WHAT YOU NEED TO DO:
Reproduce all entries word for word.

──────── INFORMATION SHOWN ────────

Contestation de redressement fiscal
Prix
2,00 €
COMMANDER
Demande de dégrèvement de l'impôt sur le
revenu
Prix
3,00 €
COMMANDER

────────

RESPONSE FOR THIS EXERCISE:
Contestation de redressement fiscal
Prix
2,00 €
COMMANDER
Demande de dégrèvement de l'impôt sur le
revenu
Prix
3,00 €
COMMANDER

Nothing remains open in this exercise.